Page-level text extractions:
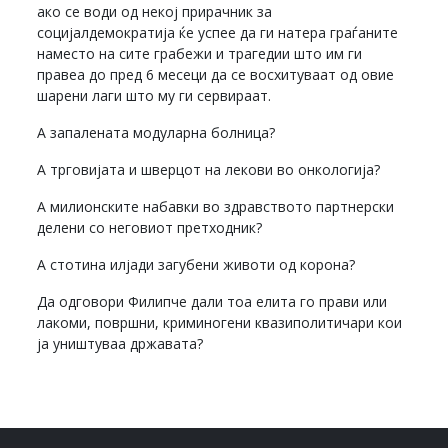
ако се води од некој прирачник за
социјалдемократија ќе успее да ги натера граѓаните
наместо на сите грабежи и трагедии што им ги
правеа до пред 6 месеци да се восхитуваат од овие
шарени лаги што му ги сервираат.
А запалената модуларна болница?
А трговијата и шверцот на лекови во онкологија?
А милионските набавки во здравството партнерски
делени со неговиот претходник?
А стотина илјади загубени животи од корона?
Да одговори Филипче дали тоа елита го прави или
лакоми, површни, криминогени квазиполитичари кои
ја уништуваа државата?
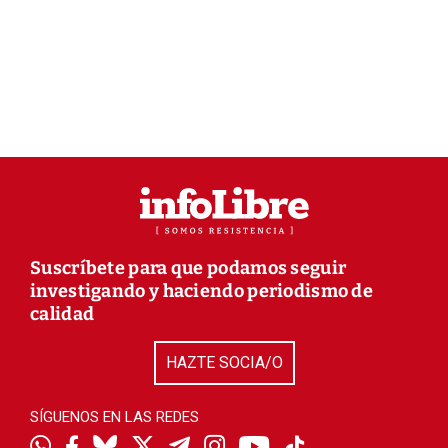
Suscríbete para que podamos seguir
investigando y haciendo periodismo de
calidad
HAZTE SOCIA/O
SÍGUENOS EN LAS REDES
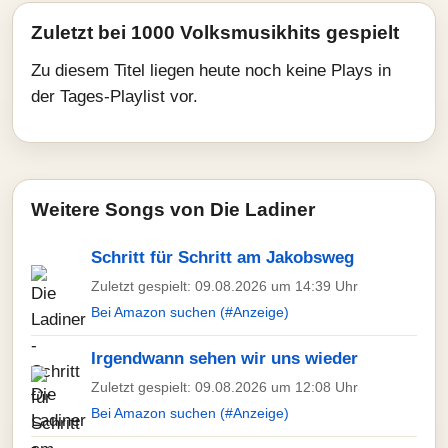
Zuletzt bei 1000 Volksmusikhits gespielt
Zu diesem Titel liegen heute noch keine Plays in
der Tages-Playlist vor.
Weitere Songs von Die Ladiner
Schritt für Schritt am Jakobsweg
Zuletzt gespielt: 09.08.2026 um 14:39 Uhr
Bei Amazon suchen (#Anzeige)
Irgendwann sehen wir uns wieder
Zuletzt gespielt: 09.08.2026 um 12:08 Uhr
Bei Amazon suchen (#Anzeige)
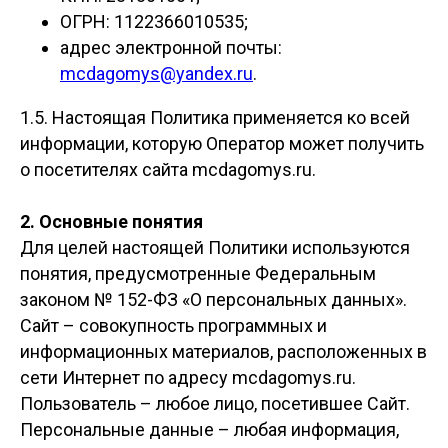
ОГРН: 1122366010535;
адрес электронной почты:
mcdagomys@yandex.ru
.
1.5. Настоящая Политика применяется ко всей
информации, которую Оператор может получить
о посетителях сайта mcdagomys.ru.
2. Основные понятия
Для целей настоящей Политики используются
понятия, предусмотренные Федеральным
законом № 152-ФЗ «О персональных данных».
Сайт – совокупность программных и
информационных материалов, расположенных в
сети Интернет по адресу mcdagomys.ru.
Пользователь – любое лицо, посетившее Сайт.
Персональные данные – любая информация,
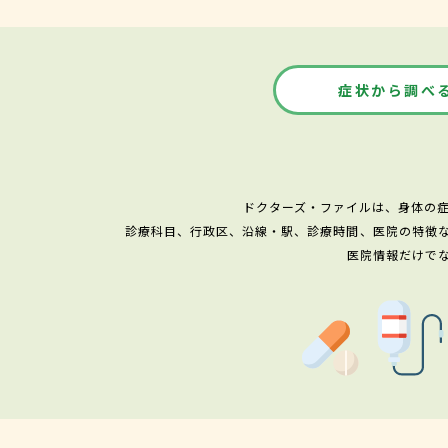
症状から調べ
ドクターズ・ファイルは、身体の
診療科目、行政区、沿線・駅、診療時間、医院の特徴
医院情報だけで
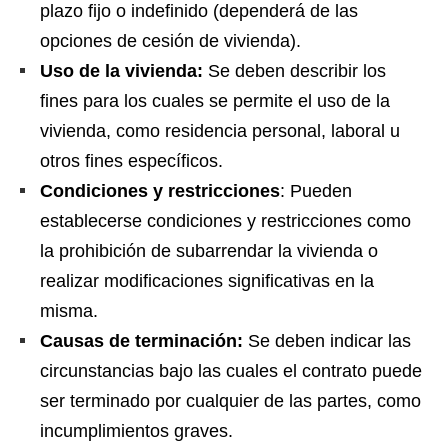
plazo fijo o indefinido (dependerá de las
opciones de cesión de vivienda).
Uso de la vivienda:
Se deben describir los
fines para los cuales se permite el uso de la
vivienda, como residencia personal, laboral u
otros fines específicos.
Condiciones y restricciones
: Pueden
establecerse condiciones y restricciones como
la prohibición de subarrendar la vivienda o
realizar modificaciones significativas en la
misma.
Causas de terminación:
Se deben indicar las
circunstancias bajo las cuales el contrato puede
ser terminado por cualquier de las partes, como
incumplimientos graves.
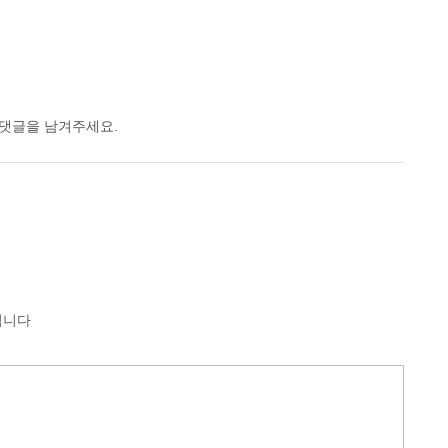
 댓글을 남겨주세요.
됩니다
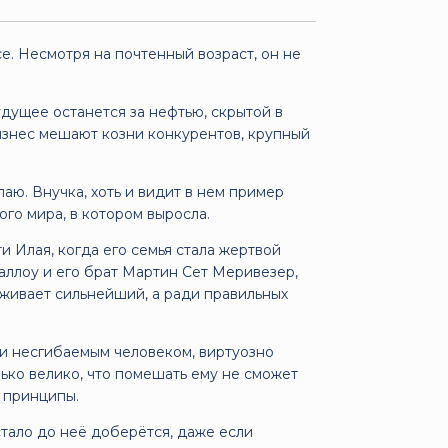
. Несмотря на почтенный возраст, он не
удущее останется за нефтью, скрытой в
изнес мешают козни конкурентов, крупный
аю. Внучка, хоть и видит в нем пример
го мира, в котором выросла.
 Илая, когда его семья стала жертвой
аллоу и его брат Мартин Сет Меривезер,
ыживает сильнейший, а ради правильных
 и несгибаемым человеком, виртуозно
ько велико, что помешать ему не сможет
е принципы.
стало до неё доберётся, даже если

Task goal ▸ Repeat word for word, in order, every line of text from each listing above. Leave the pictures out of your answer.

Response box ▸
ако се води од некој прирачник за
социјалдемократија ќе успее да ги натера граѓаните
наместо на сите грабежи и трагедии што им ги
правеа до пред 6 месеци да се восхитуваат од овие
шарени лаги што му ги сервираат.
А запалената модуларна болница?
А трговијата и шверцот на лекови во онкологија?
А милионските набавки во здравството партнерски
делени со неговиот претходник?
А стотина илјади загубени животи од корона?
Да одговори Филипче дали тоа елита го прави или
лакоми, површни, криминогени квазиполитичари кои
ја уништуваа државата?
Suscríbete para que podamos seguir
investigando y haciendo periodismo de
calidad
HAZTE SOCIA/O
SÍGUENOS EN LAS REDES
Zuletzt bei 1000 Volksmusikhits gespielt
Zu diesem Titel liegen heute noch keine Plays in
der Tages-Playlist vor.
Weitere Songs von Die Ladiner
Schritt für Schritt am Jakobsweg
Zuletzt gespielt: 09.08.2026 um 14:39 Uhr
Bei Amazon suchen (#Anzeige)
Irgendwann sehen wir uns wieder
Zuletzt gespielt: 09.08.2026 um 12:08 Uhr
Bei Amazon suchen (#Anzeige)
ОГРН: 1122366010535;
адрес электронной почты:
mcdagomys@yandex.ru
.
1.5. Настоящая Политика применяется ко всей
информации, которую Оператор может получить
о посетителях сайта mcdagomys.ru.
2. Основные понятия
Для целей настоящей Политики используются
понятия, предусмотренные Федеральным
законом № 152-ФЗ «О персональных данных».
Сайт – совокупность программных и
информационных материалов, расположенных в
сети Интернет по адресу mcdagomys.ru.
Пользователь – любое лицо, посетившее Сайт.
Персональные данные – любая информация,
症状から調べ
ドクターズ・ファイルは、身体の
診療科目、行政区、沿線・駅、診療時間、医院の特徴
医院情報だけで
plazo fijo o indefinido (dependerá de las
opciones de cesión de vivienda).
Uso de la vivienda:
Se deben describir los
fines para los cuales se permite el uso de la
vivienda, como residencia personal, laboral u
otros fines específicos.
Condiciones y restricciones
: Pueden
establecerse condiciones y restricciones como
la prohibición de subarrendar la vivienda o
realizar modificaciones significativas en la
misma.
Causas de terminación:
Se deben indicar las
circunstancias bajo las cuales el contrato puede
ser terminado por cualquier de las partes, como
incumplimientos graves.
 댓글을 남겨주세요.
됩니다
. Несмотря на почтенный возраст, он не
удущее останется за нефтью, скрытой в
изнес мешают козни конкурентов, крупный
аю. Внучка, хоть и видит в нем пример
го мира, в котором выросла.
 Илая, когда его семья стала жертвой
аллоу и его брат Мартин Сет Меривезер,
ыживает сильнейший, а ради правильных
 и несгибаемым человеком, виртуозно
ько велико, что помешать ему не сможет
е принципы.
стало до неё доберётся, даже если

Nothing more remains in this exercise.